Excerpted passage
>> begin

Sarmad Hussain (member of technical committee of Ministry of IT, Govt. of Pakistan)


Summary


Posting of the circulated summaries of call 1 & 2:

Agreement on having the summaries of the first two calls posted.


Exploring relaxing the 3-char gTLDs restriction:

There was a general agreement on relaxing the 3-character restriction for gTLDs. The team noted that in the IDN ccTLD Fast Track Process, the 2-character restriction for ccTLDs has been relaxed, so symmetrically the 3-character restriction should be relaxed for gTLDs.
The team also noted that certain precautions must be considered while relaxing the 3-character gTLDs restriction. Some team members highlighted different precautions such as avoiding visual confusion with existing and potential ccTLDs, dissimilarity in contractual relationships between ICANN from one side and ccTLDs and gTLDs from the other side, objection process by governments, and need to get community or users to decide whether or not there is confusion. Participants were asked to send their proposed and detailed precautions to the list.
Some suggested to try to take a conservative approach by limiting the number of languages that can have this relaxation. Although there is not a clear criteria on how to identify this list of languages, the aim is to try to take a gradual approach by starting with languages that really need to have the relaxation and continue to work on the issue as the need arises for other languages.
There was a proposal to avoid the 1-character TLDs because of the higher opportunity of human error in typing a single character on the keyboard, which may lead the user to an undesired destination. Some argued this might not be the case in ideographic languages where multiple keystrokes may be required to generate a single character. Others thought it would be better to take a conservative approach and make the relaxation gradually from 3-character to 2-character, then see if the community raises any issues in relation to 1-character TLDs.

Action items:

All team members to send their proposed list of precautions on the relaxing of the 3-character restriction.
Howard to draft a proposal for 1-character TLDs.


Variant Management

In reviewing the three statements on variants from last call where there was general agreement, it seemed that the terminology used with “desired” and “undesired” variants (delegated and blocked) was somehow confusing. It was not clear whether the term “delegation” meant “NS records in the root” or “available for putting NS records in the root”. Likewise, it was not clear if the term “blocked” meant that the string is not going to be available for any party for allocation, and what if another applicant (registry) disputed an undesired variant, could it be taken off the blocked list? However, the three statements were reasonably accepted by the team, though the terminology would need to be refined particularly the terms “delegated” and “blocked”.
There was a strong opinion that the team should not go deeper with dispute mechanisms as these are policy issues that should be dealt with elsewhere.
Regarding IDN tables, it was mentioned that the intention of ICANN’s staff was to use the tables submitted by registries, but also to try to cross reference them though there is no particular method to do that other than precautions like preventing confusion in the root, for which the SWORD algorithm is being implemented. It was also noted that for the IDN ccTLD Fast Track Process, a technical panel (stability panel) would do the visual similarity check. ICANN staff was asked to provide more information on the proposed algorithm.

>> end

Task details
Continue the call summary on IDN gTLD strings and variant management, starting after its last sentence.

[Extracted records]
>> begin

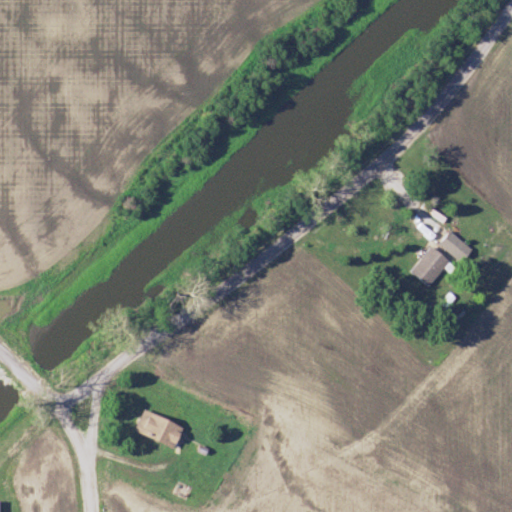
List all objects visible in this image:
road: (301, 233)
building: (452, 247)
building: (425, 268)
road: (10, 361)
road: (28, 380)
building: (154, 431)
road: (79, 443)
building: (0, 506)
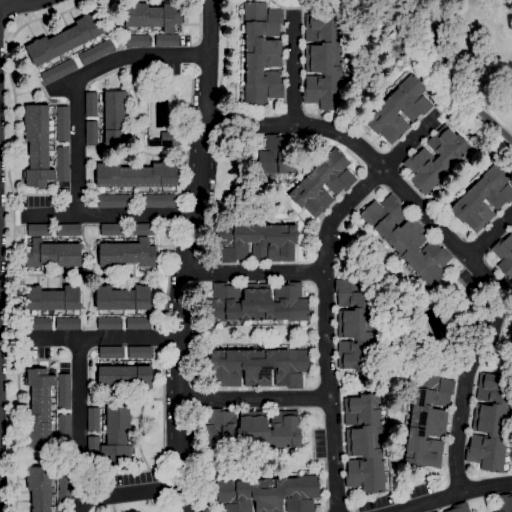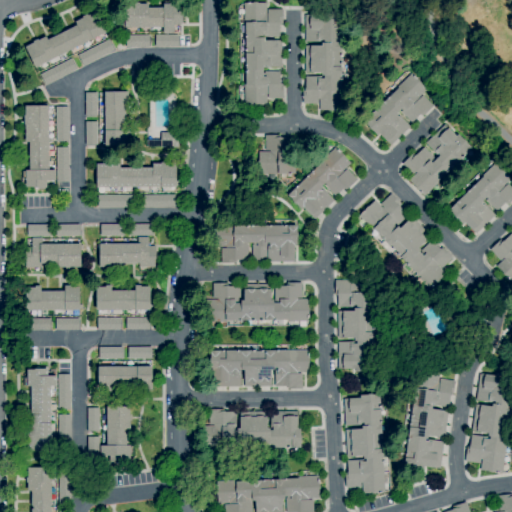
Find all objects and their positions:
road: (11, 1)
building: (151, 16)
building: (152, 16)
building: (65, 39)
building: (64, 40)
building: (136, 41)
building: (137, 41)
building: (165, 41)
building: (166, 41)
building: (95, 52)
building: (96, 53)
building: (260, 53)
building: (261, 54)
park: (460, 54)
building: (322, 61)
building: (323, 61)
road: (293, 68)
building: (57, 71)
building: (58, 72)
road: (460, 75)
road: (76, 79)
building: (89, 104)
building: (91, 104)
building: (399, 110)
building: (398, 111)
building: (114, 118)
building: (115, 118)
building: (61, 124)
building: (62, 124)
building: (90, 133)
building: (91, 133)
building: (162, 141)
building: (165, 141)
road: (408, 143)
building: (36, 147)
building: (37, 147)
building: (275, 155)
building: (278, 157)
building: (434, 159)
building: (435, 160)
building: (62, 164)
building: (61, 167)
building: (135, 176)
building: (136, 176)
building: (322, 184)
building: (321, 185)
building: (483, 199)
building: (482, 200)
building: (112, 201)
building: (115, 201)
building: (157, 201)
building: (157, 201)
road: (108, 215)
building: (37, 230)
building: (39, 230)
building: (110, 230)
building: (112, 230)
building: (139, 230)
building: (140, 230)
building: (68, 231)
road: (13, 232)
road: (450, 236)
road: (493, 239)
building: (406, 240)
building: (406, 240)
building: (256, 242)
building: (255, 243)
building: (125, 254)
building: (127, 254)
building: (50, 255)
building: (52, 255)
building: (504, 255)
road: (186, 256)
building: (504, 256)
road: (252, 272)
building: (349, 293)
building: (51, 299)
building: (52, 299)
building: (122, 299)
building: (122, 299)
building: (256, 303)
building: (257, 303)
building: (38, 313)
building: (107, 323)
building: (136, 323)
building: (38, 324)
building: (39, 324)
building: (66, 324)
building: (67, 324)
building: (108, 324)
building: (137, 324)
building: (355, 324)
road: (324, 329)
road: (104, 339)
building: (352, 339)
building: (440, 340)
building: (109, 352)
building: (110, 353)
building: (138, 353)
building: (139, 353)
building: (111, 363)
building: (137, 363)
building: (259, 367)
building: (257, 368)
building: (123, 376)
building: (125, 379)
building: (62, 391)
building: (64, 391)
road: (253, 399)
building: (39, 406)
building: (39, 408)
building: (91, 419)
building: (93, 420)
building: (427, 420)
building: (427, 421)
building: (489, 422)
building: (491, 422)
road: (78, 425)
building: (63, 427)
building: (251, 429)
building: (252, 430)
building: (64, 432)
building: (116, 434)
building: (117, 435)
building: (362, 443)
building: (364, 444)
building: (91, 445)
building: (93, 449)
building: (64, 486)
building: (39, 488)
building: (39, 489)
road: (130, 494)
building: (269, 494)
building: (267, 495)
road: (447, 495)
building: (504, 503)
building: (505, 503)
building: (460, 508)
building: (456, 509)
building: (66, 511)
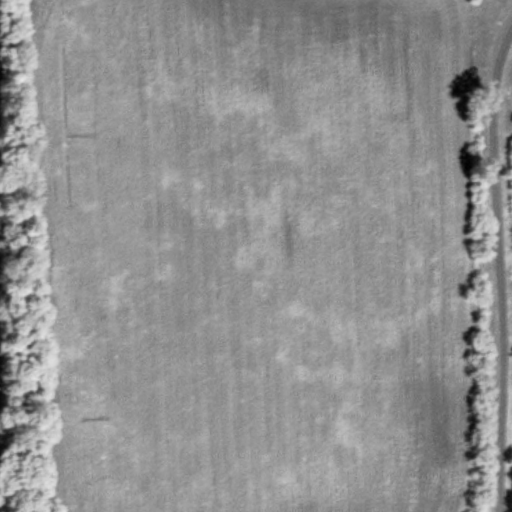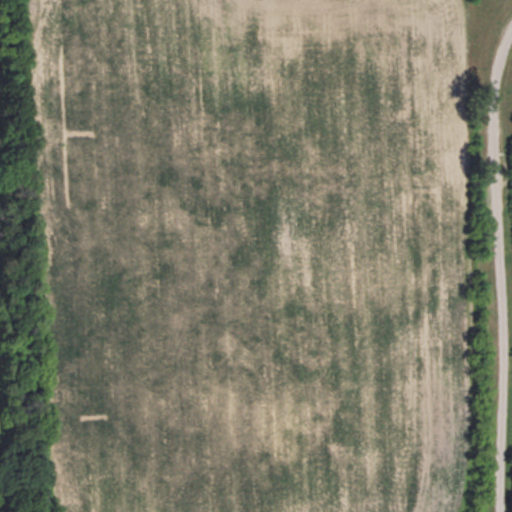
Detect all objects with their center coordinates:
road: (492, 265)
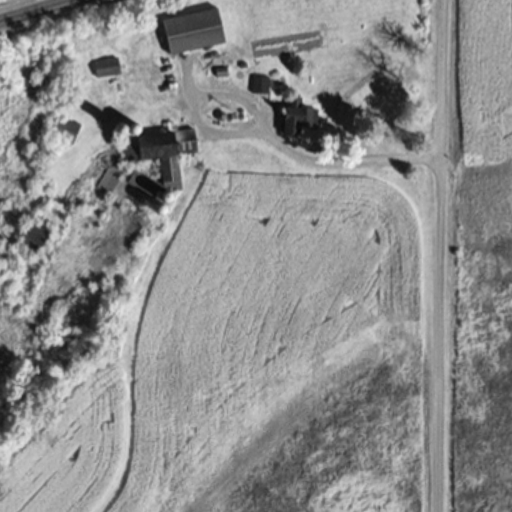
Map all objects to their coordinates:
road: (36, 10)
building: (193, 29)
building: (193, 31)
building: (106, 65)
building: (106, 67)
building: (221, 71)
road: (190, 74)
building: (259, 83)
building: (259, 84)
building: (297, 114)
silo: (222, 115)
silo: (209, 116)
building: (295, 116)
road: (264, 125)
building: (65, 128)
building: (161, 151)
building: (157, 155)
building: (109, 177)
building: (108, 179)
building: (143, 184)
building: (33, 234)
road: (440, 255)
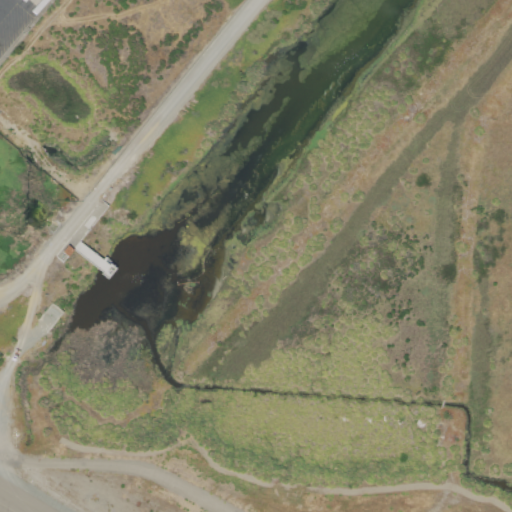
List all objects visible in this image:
airport: (283, 281)
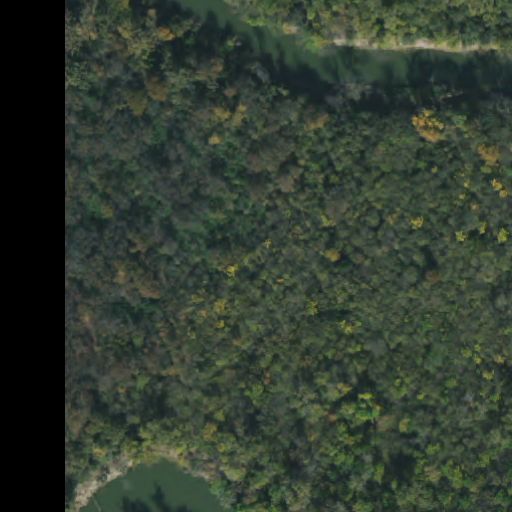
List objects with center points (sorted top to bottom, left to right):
river: (432, 173)
park: (256, 256)
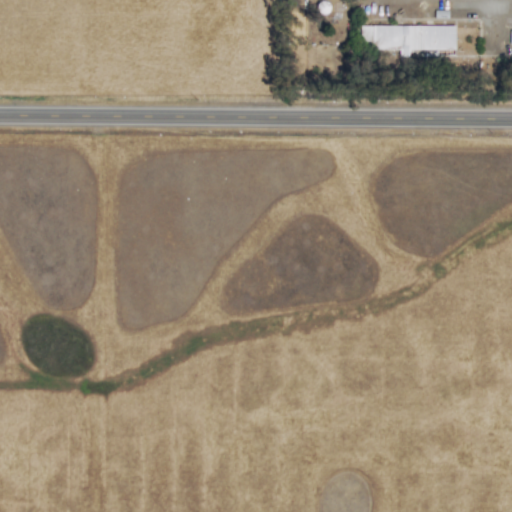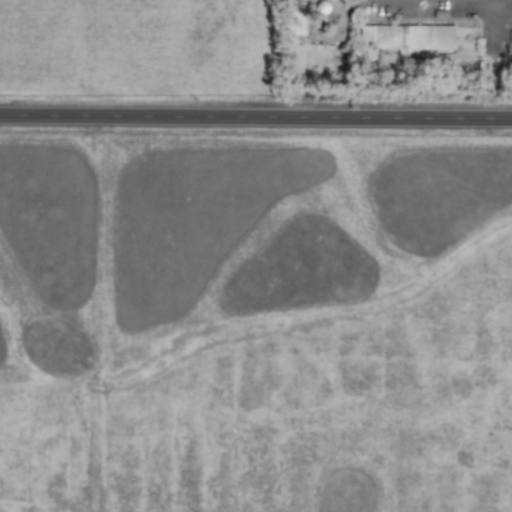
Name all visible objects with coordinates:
building: (409, 39)
road: (256, 109)
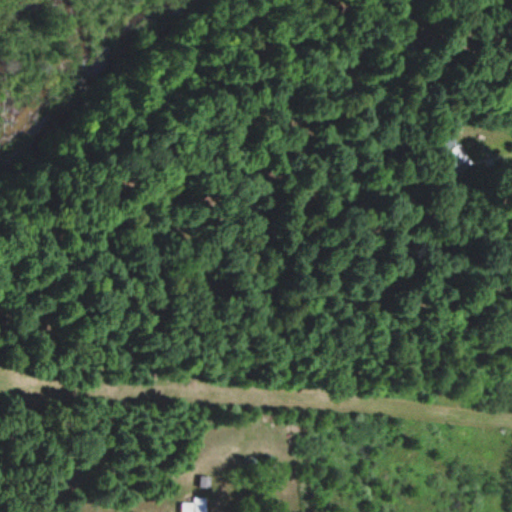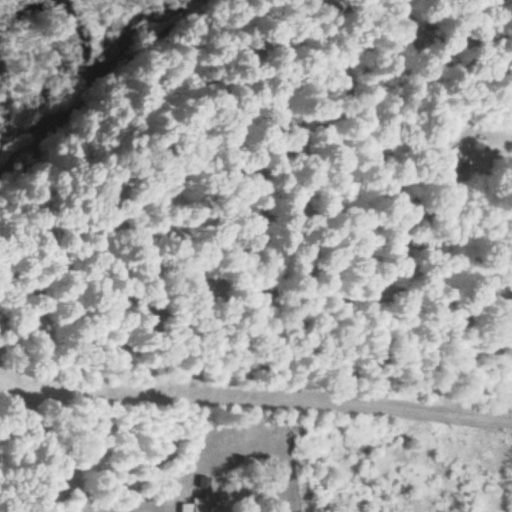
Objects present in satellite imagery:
building: (450, 158)
building: (510, 200)
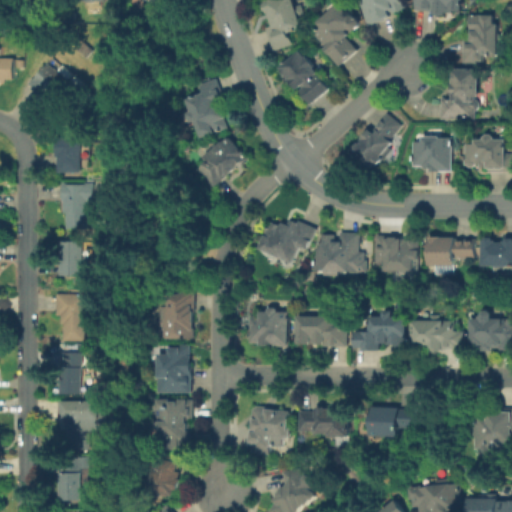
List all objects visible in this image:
building: (163, 0)
building: (440, 5)
building: (380, 9)
building: (281, 21)
building: (282, 21)
building: (337, 32)
building: (338, 33)
building: (479, 38)
building: (480, 39)
building: (88, 49)
building: (10, 68)
building: (304, 76)
building: (304, 77)
building: (47, 80)
building: (57, 83)
road: (255, 83)
building: (461, 94)
building: (462, 94)
building: (212, 108)
building: (207, 109)
building: (377, 139)
building: (376, 142)
road: (313, 146)
building: (432, 152)
building: (76, 153)
building: (434, 153)
building: (488, 153)
building: (69, 154)
building: (489, 154)
building: (221, 159)
building: (226, 160)
building: (81, 203)
building: (76, 204)
road: (397, 204)
building: (110, 225)
building: (285, 238)
building: (287, 239)
building: (449, 249)
building: (450, 250)
building: (496, 251)
building: (397, 252)
building: (497, 252)
building: (399, 253)
building: (340, 254)
building: (340, 254)
building: (72, 257)
building: (80, 257)
road: (221, 303)
road: (24, 310)
building: (71, 314)
building: (179, 314)
building: (75, 315)
building: (186, 316)
building: (269, 327)
building: (270, 328)
building: (320, 330)
building: (320, 331)
building: (381, 331)
building: (489, 331)
building: (490, 331)
building: (382, 332)
building: (437, 334)
building: (437, 334)
building: (0, 363)
building: (174, 369)
building: (180, 370)
building: (71, 373)
building: (79, 374)
road: (366, 375)
building: (393, 419)
building: (324, 420)
building: (391, 420)
building: (79, 421)
building: (84, 421)
building: (174, 422)
building: (179, 422)
building: (326, 422)
building: (267, 428)
building: (269, 428)
building: (493, 430)
building: (494, 430)
road: (220, 434)
building: (111, 445)
building: (167, 476)
building: (74, 479)
building: (171, 479)
building: (69, 485)
building: (292, 491)
building: (293, 492)
building: (436, 496)
building: (435, 497)
building: (100, 499)
road: (224, 503)
building: (489, 504)
building: (490, 505)
building: (391, 507)
building: (393, 508)
building: (103, 509)
building: (164, 509)
park: (114, 510)
building: (75, 511)
building: (173, 511)
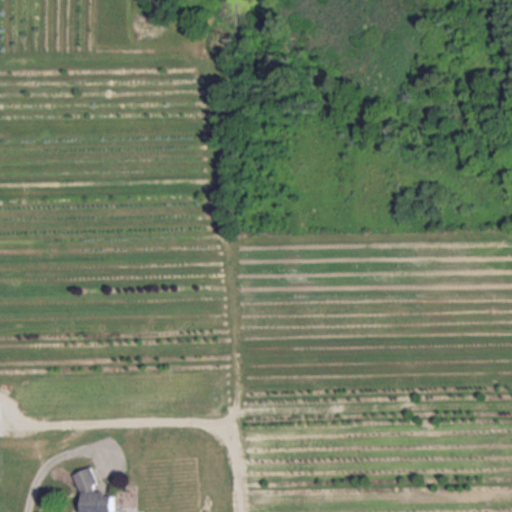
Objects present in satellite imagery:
road: (45, 462)
building: (97, 495)
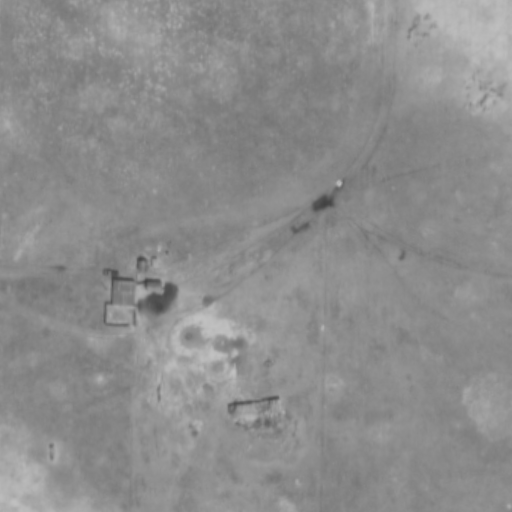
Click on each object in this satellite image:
track: (191, 98)
building: (158, 246)
building: (121, 291)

>> end

Task output
On the question of whether a universal solution is required or is possible for variants, it seemed that the team was more inclined towards the opinion of different solutions for the different cases. It was noted though that there has to be some text describing the cases and their solutions.
On the issue of enforcing bundling and based on the “web servers” example that was sent on the mailing list, the team realized the difficulty of enforcing bundling, because there is not a mechanism to enforce certain behavior at the end user’s side. However, there was also an opinion that the problem caused by reserving the desired variants is bigger than that of how the web server behaves. It was also noted that registries might have solutions to deal with bundling.


Action items:

Tina to provide information about the SOWRD algorithm.
Raed to share information about the bundling prototype that was proposed for the Arabic script.


Next week’s call:

On Wednesday 23rd at the same time
Agenda will be distributed beforehand
IDN Implementation Support Team
Forth Meeting: Conference Call
Wednesday 23 Sep, 2009

Participants:
Baher Esmat (ICANN Staff)

Sarmad Hussain (member of technical committee of Ministry of IT, Govt. of Pakistan)

Cary Karp (IDNA author and .museum)

Guanghao Li (CNNIC)

Ram Mohan (.info and ICANN Board)
Kurt Pritz (ICANN Staff)
Siavash Shahshahani (.ir)
Yang Yu (CONAC, China)


Absents:

Raed Al-Fayez (.sa)

Harald Alvestrand (IDNA author and ICANN Board)

Tina Dam (ICANN Staff)


Summary


Future calls:

Agreed to continue with the weekly calls until 14 Oct 2009.


Posting of the circulated summary of the 3rd call:

Agreed to have it posted.


Precautions with the relaxing of the 3-char gTLDs restriction:

From last call, there were some precautions suggested by team members, and there was a discussion about whether an open or a conservative approach should be taken in dealing with that issue (relaxing of the 3-char restriction). In this call the team was trying to converge on the list of precautions, and in doing so the discussion was kicked off around the question of what a gTLD is and what a ccTLD is. However, the purpose of the question was not to define or redefine gTLDs and ccTLDs, it was rather to try to list and agree on some rules to help make the relaxation of the 3-char restriction implementable. Some members noted that the team should avoid making any policy statements, and rather try to focus on the implementation reality, and if there is any policy angle or implication, the team could make it clear in its recommendations that there is a policy aspect involved in this area, hence it should be dealt with in another fora.
The team proposed three rules for 2-char strings:
IDN TLDs must not have visual confusion with existing ASCII TLDs
IDN TLDs must not have visual confusion with potential ASCII ccTLDs
2-char ASCII strings must only be used for ccTLDs
A question was raised on reasons to give this kind of reservation to ccTLDs (bullets 2 and 3 above), and the answer was that there is no compelling reason why this restriction (3-char gTLD) should be removed on the ASCII side, whereas there is a compelling reason for other languages.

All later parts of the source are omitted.